**PASSAGE GIVEN:**
________________________________________

Outdoor Life: Chasing wild geese at Moonshine Swamp

Outdoor Life: Chasing wild geese at Moonshine Swamp

Alvin Richardson is a contributing wr...

As youthful hunters, we were always on the lookout for new adventures and we found an opportunity when goose season opened one cold winter day — the year of which escapes me. 
    It seems that it was about 1975. I’m able to put an approximate date on the proceedings because I was about halfway through college, quite full of myself and remember that I had discovered the manliness of a big chaw of tobacco, which is crucial to the story. 
    The ambush point was a swamp on the backside of our farm, and I called it Moonshine Swamp because in my ramblings around it over the years I had found several areas that seemed to be the former haunt of those producers of illegal liquor.  Old bottles piled up here and there, alongside rusted-out pieces of big canisters that could have been moonshine stills. I don’t know, maybe there was just a lot of drinking going on out there.
    Anyway, the first clue that there was wild game afoot was the strange noises coming out of the swamp. Upon closer inspection it was decided that the swamp was slap full of honkers of the Canadian variety ,and although we had never hunted for them before a, plan was formulated to waylay them.
    It was not a scientific plan.

________________________________________

**RECORDED DATA:**
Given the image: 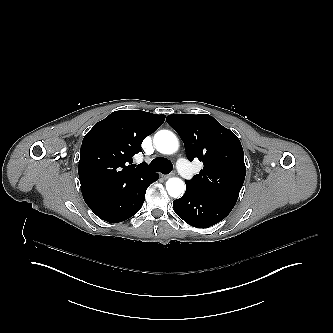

________________________________________

**WHAT YOU ARE ASKED TO DO:** Please repeat word for word the part of the goose-hunting story above that opens with the words containing "As youthful hunters, we" and closes with "which escapes me.".

**WRITTEN ANSWER:**
As youthful hunters, we were always on the lookout for new adventures and we found an opportunity when goose season opened one cold winter day — the year of which escapes me.